Since then, the Big Bang theory has been widely accepted as an explanation for the beginning of the entire universe. According to the Big Bang theory, the universe arose from a small, hot state that contained dense amounts of matter. Everything was released only after there was a big explosion.
The common explanation is that space is expanding on its own after the Big Bang, causing galaxies to recede from each other, like points on an inflated balloon. Since the beginning, the universe has been expanding at a remarkable rate.
However, after nearly 13.8 billion years, the universe is now gradually entering the process of “recession” when there are signs of stalemate and will soon shrink in the next 65 million years.
Scientists have used previous observations of the expansion of the universe to try to model dark energy, a mysterious force that makes up about 70 percent of the universe. The repulsion of this type of energy causes the universe to expand faster than ever before, but experts say its influence is now showing signs of waning.

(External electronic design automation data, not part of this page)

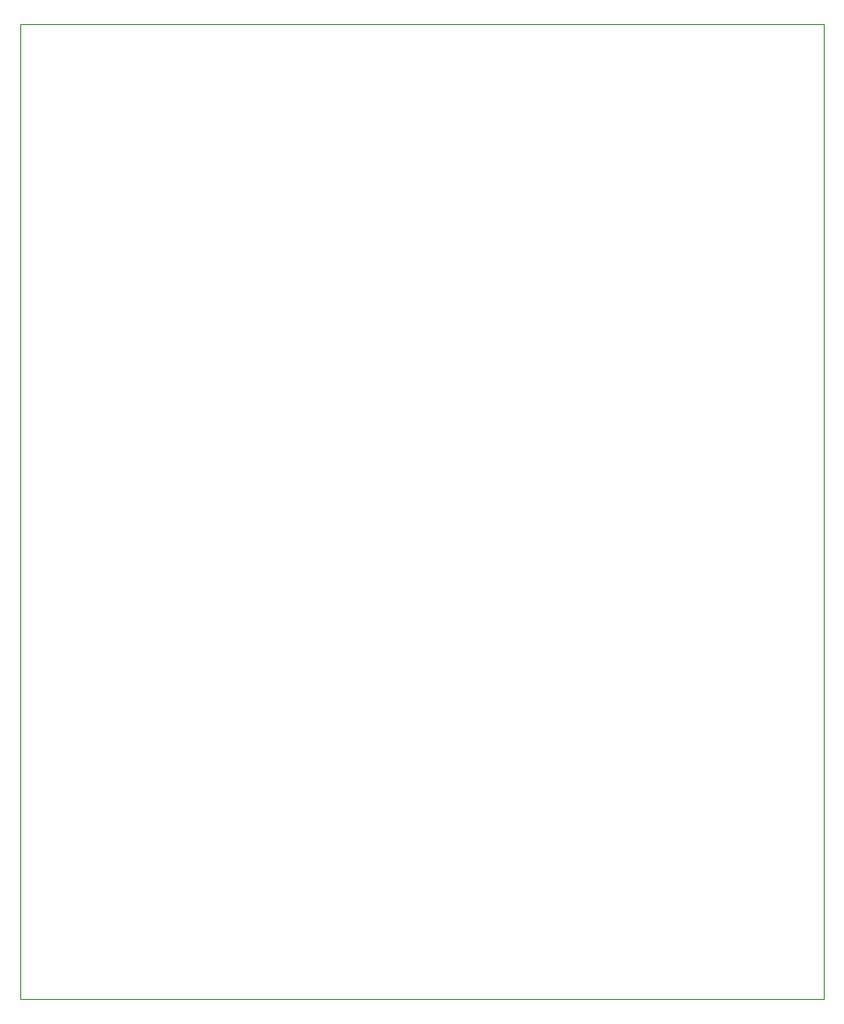
<source format=gbr>
%TF.GenerationSoftware,KiCad,Pcbnew,8.0.0*%
%TF.CreationDate,2024-03-05T11:34:16-05:00*%
%TF.ProjectId,TmotorsPCB,546d6f74-6f72-4735-9043-422e6b696361,rev?*%
%TF.SameCoordinates,Original*%
%TF.FileFunction,Profile,NP*%
%FSLAX46Y46*%
G04 Gerber Fmt 4.6, Leading zero omitted, Abs format (unit mm)*
G04 Created by KiCad (PCBNEW 8.0.0) date 2024-03-05 11:34:16*
%MOMM*%
%LPD*%
G01*
G04 APERTURE LIST*
%TA.AperFunction,Profile*%
%ADD10C,0.100000*%
%TD*%
G04 APERTURE END LIST*
D10*
X80000000Y-26000000D02*
X150500000Y-26000000D01*
X150500000Y-111500000D01*
X80000000Y-111500000D01*
X80000000Y-26000000D01*
M02*

</source>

According to the computational model, the acceleration of the universe could quickly end within the next 65 million years. Then, within 100 million years, the universe might stop expanding completely and start contracting.
Dark energy is a mysterious invisible entity that many researchers believe works in opposition to gravity by pushing the universe’s heaviest objects apart instead of pulling them together.
That means when dark energy weakens, gravity will be a stronger governing force to the universe, leading to stars, galaxies and planets being pulled together, leading to collisions. According to this line of reasoning, the universe will face a prospect of self-destruction
Experts say the shrinking of the universe will be so slow that if humans were still alive on Earth at that time, they wouldn’t even notice the change. But in fact, in a few billion years, the universe will reach half the size of today.
The researchers believe that the universe’s cycle of expansion will create an iterative process of destruction and rebirth. The universe will shrink until it collapses on its own before another Big Bang, giving birth to a new universe.
This is one of a number of controversial theories about the end of the universe besides the Big Rip theory, when galaxies are torn apart, or the Big Freeze theory, which suggests that matter will clump together but decay into radiation. radiation as the universe expands.